Jehu agreed, met my eyes, and smiled. He had a set of surprisingly straight teeth, more than I can say for myself.
After Thomas’s initial shock at the skinny man sitting next to me in the wagon, and my declaration that Jehu was our new cowboy, Thomas quickly warmed up to him. It was difficult not to. Jehu was quiet, respectful, attentive, intelligent, and a quick learner. I saw a lot of myself in Jehu’s ability to endear himself to Thomas, and me. Soon he became like family, though he steadfastly refused the idea Thomas had of building a room onto the cabin for him. Instead Jehu slept in the barn loft, said he liked the comforting smell of horses and hay. I didn’t understand until later what the true reason for his shyness was. I assumed it was because he wanted to keep his distance from me, a married woman he was sweet on. You could say it was my vanity talking, but I wasn’t entirely wrong, merely right for the wrong reason.

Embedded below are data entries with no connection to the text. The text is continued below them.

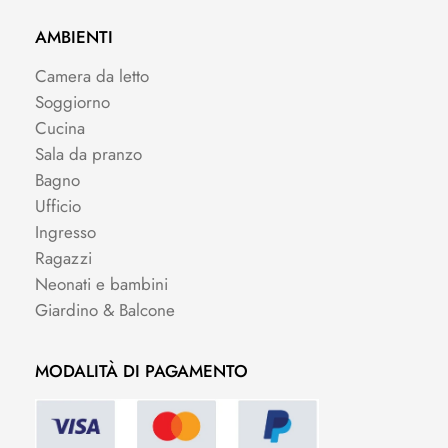
AMBIENTI
Camera da letto
Soggiorno
Cucina
Sala da pranzo
Bagno
Ufficio
Ingresso
Ragazzi
Neonati e bambini
Giardino & Balcone
MODALITÀ DI PAGAMENTO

I helped break horses under the guise of teaching Jehu, and by the time Jed Spooner and his gang rode up to our ranch looking for fresh mounts to trade, we had plenty on offer. We didn’t look too close at the money, or ask aloud where a gang of six rough-looking characters might have gotten the cash to buy six horses in addition to the six they traded for. It was the first major sale we made, kept us from going bankrupt, and we were thrilled to get six seasoned horses in the bargain. It wasn’t until Jed and his boys rode away that Jehu told us who they were, and that we might have gotten ourselves into a relationship it would be tough to get out of.